• [What the task asks]:
How many lines of the listing below contain the string "drawn", with case counting? Reply with the number only.

• [Records to process]:
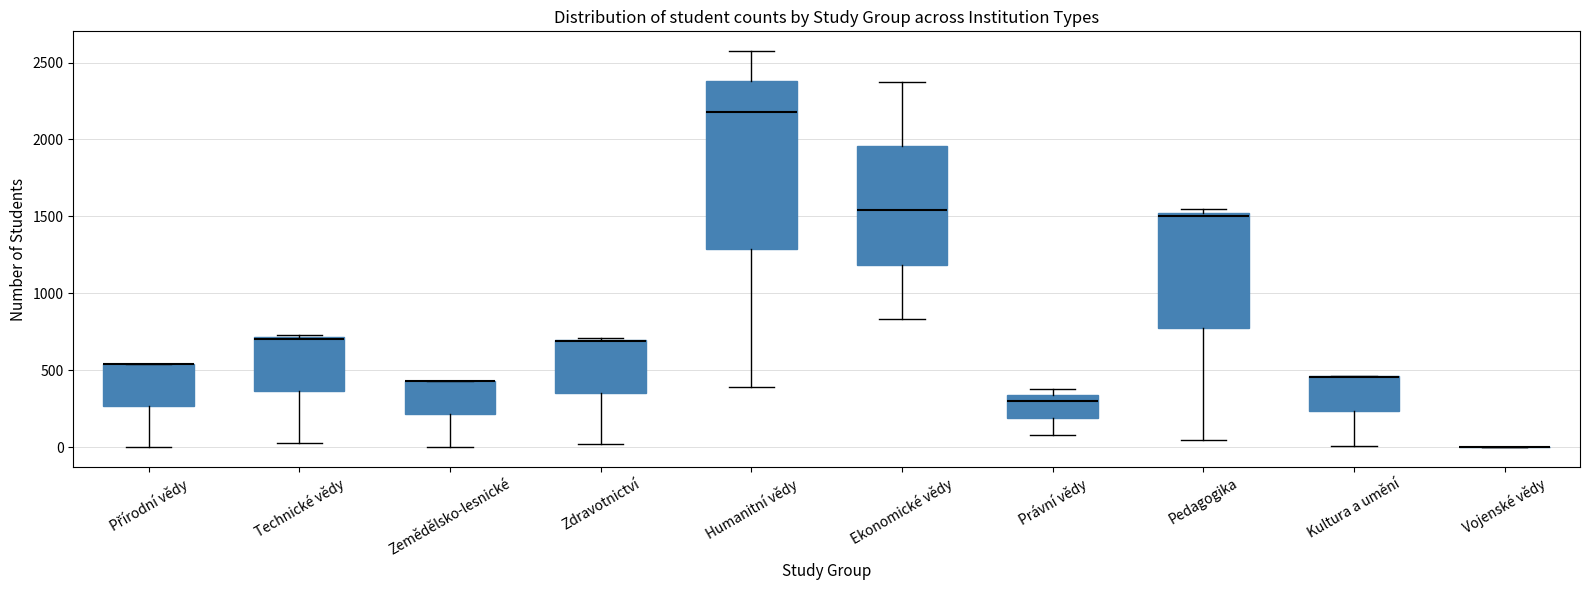

Reading left to right, read every box against the y-axis: the position of its median line, the range the box covers, and the ends of its whiskers. The values are not printed on the chart, so give them approximately, as read against the axis.

Přírodní vědy: median 550 (drawn on the box's upper edge), box 250 to 550, whiskers 0 to 550
Technické vědy: median 700, box 350 to 700, whiskers 50 to 750
Zemědělsko-lesnické: median 450 (drawn on the box's upper edge), box 200 to 450, whiskers 0 to 450
Zdravotnictví: median 700 (drawn on the box's upper edge), box 350 to 700, whiskers 0 to 700
Humanitní vědy: median 2200, box 1300 to 2400, whiskers 400 to 2550
Ekonomické vědy: median 1550, box 1200 to 1950, whiskers 850 to 2350
Právní vědy: median 300, box 200 to 350, whiskers 100 to 400
Pedagogika: median 1500, box 750 to 1550, whiskers 50 to 1550 (just above the box's upper edge)
Kultura a umění: median 450 (drawn on the box's upper edge), box 250 to 450, whiskers 0 to 450
Vojenské vědy: box collapsed to a line at 0, whiskers 0 to 0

• [Answer]:
4